1. Poison Pill Existing shareholders are provided with the opportunity to purchase additional discounted shares; in the case of Conrail, existing shareholders are provided with the right to buy an additional share at a 50% discount to the current market price (for every share owned) should an outsider purchase 10% or more of the firm The poison pill is used to fend off hostile takeovers as it dilutes the acquirer’s shares; in the case of Conrail, the defensive strategy contributes to Norfolk’s decision to submit a hostile offer Since the merger between CSX and Conrail is ‘friendly,’ Conrail decide not to enforce the poison pill process 2.

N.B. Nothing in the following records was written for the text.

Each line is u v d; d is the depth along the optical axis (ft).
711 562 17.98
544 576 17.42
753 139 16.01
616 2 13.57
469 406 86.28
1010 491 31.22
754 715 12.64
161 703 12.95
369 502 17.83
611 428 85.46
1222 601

No-Talk Clause Clause preventing Conrail from soliciting other bids for a six month time period; this clause was agreed between CSX and Conrail, widely criticised by Norfolk The clause enables Conrail to value other offers (if they arise) and cancel their agreement with CSX under several conditions; these conditions are Conrail breaching its shareholder fiduciary duties, or vastly superior offers arising (such that CSX can no longer compete) The no-talk clause contributed to Norfolk’s decision to submit a hostile offer 3. Classified Board Board is made up of directors who serve for different periods of time; this makes it very difficult to control the company within a short time period Conrail use a structure in which 1/3rd of directors are elected each year; this makes it difficult for bidders to attain the support of a majority of directors in their first year 4. Break-Up Fee A form of compensation for the buyer firm paid under the condition that the seller firm withdraws from a deal; this compensation is paid to cover for the time and financial costs incurred during the period prior to the deal Furthermore, the break-up fee defence strategy can detract other firms from bidding; this occurs as any potential future bid should cover the costs of withdrawing from a previous agreement The break-up fee agreed between CSX and Conrail is $300m, equivalent to 3.61% of the total transaction cost; given that the average break-up fee varies between 1% and 3% of the transaction cost, one can assume that the slight excess is due to CSX’s attempt to make Norfolk withdraw from the bidding war 5.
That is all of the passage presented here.